Respiro fundo e buscando controlar o que resta das minhas emoções, saio do quarto, pé ante pé, pois não quero me aborrecer ainda mais se por acaso vier a me deparar com a estressada da dona Joanne ou então com a histérica da Gina. Não sei, e nem quero saber, como terminou aquela ensandecida crise de ciúme de ontem à noite que minha irmãzinha decidiu ter, ou se minha mãe se deu por satisfeita com os argumentos da Belatriz Lestrange nesta reta final para o casamento da Hermione. Como se já não bastasse minhas poucas horas de sono mal dormidas, o desprezo do Draco e o desatino da Fleur, eu ainda vou precisar lidar com os gritos e os chiliques destas duas primas donnas que perderam o controle de suas vidas e optaram por desabar suas frustrações pela busca da perfeição em cima das pessoas que, a priori, deveriam amar e respeitar acima de todas as coisas? Never. Nie. Siempre. Jamais.

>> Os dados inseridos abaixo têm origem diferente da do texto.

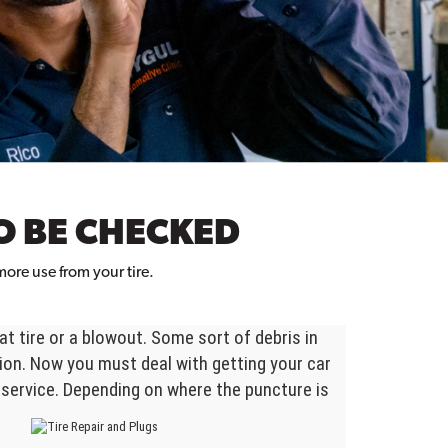
O BE CHECKED
ore use from your tire.
t tire or a blowout. Some sort of debris in
tion. Now you must deal with getting your car
 service. Depending on where the puncture is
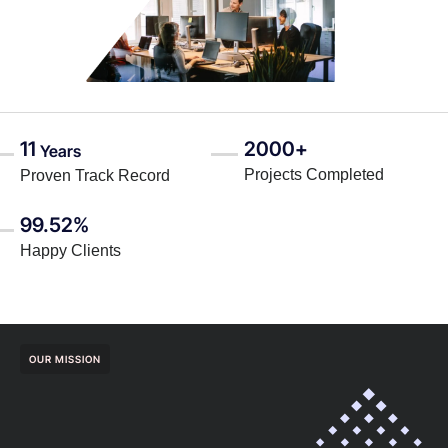
11
2000+
Years
Projects Completed
Proven Track Record
99.52%
Happy Clients
OUR MISSION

Durante o curto trajeto pelo corredor, onde o banheiro me aguarda na outra extremidade, aliás, sempre que atravesso essa parte do apartamento não tenho como não me sentir num espaço onde está ocorrendo alguma exposição para qual não fui convidado, pois é incompreensível que um mero lugar de passagem para outros cômodos precise de tanta atenção a ponto de receber uma decoração com prateleiras, apoiadores, tapetes persas, murais com fotografias da família (aham) e uma iluminação diferenciada, volto a me questionar sobre um dos mistérios do universo que nunca serão revelados: um apartamento de “apenas” 700 metros quadrados e só eu não tenho um quarto com suíte.